Ina did not speak to her again for several minutes. She threw herself back against the cushion with an oddly petulant gesture, and leaned there staring moodily out.

Then, as they neared their starting-point, she sat up and spoke again with a species of bored indifference. "Of course it's no affair of mine. I don't care two straws how you treat him. But surely you'll try and give him some sort of send-off? I wouldn't let even Dick go without that."

Even Dick! There was a world of revelation in those words. Avery's heart stirred again in pity, and still her indignation slumbered.

They reached the shop before which Gracie was waiting for them, and stopped.

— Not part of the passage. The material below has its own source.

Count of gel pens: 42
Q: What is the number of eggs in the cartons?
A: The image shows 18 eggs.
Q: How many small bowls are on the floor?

"Good-bye!" Avery said gently.

"Oh, good-bye!" Ina looked at her with eyes half closed. "I won't get out if you don't mind. I must be getting back."

She did not offer her hand, but she did not refuse it when very quietly Avery offered her own. It was not a warm hand-clasp on either side, but neither was it unfriendly.

As she drove away, Ina leaned forward and bowed with an artificial smile on her lips. And Avery saw that she was very pale.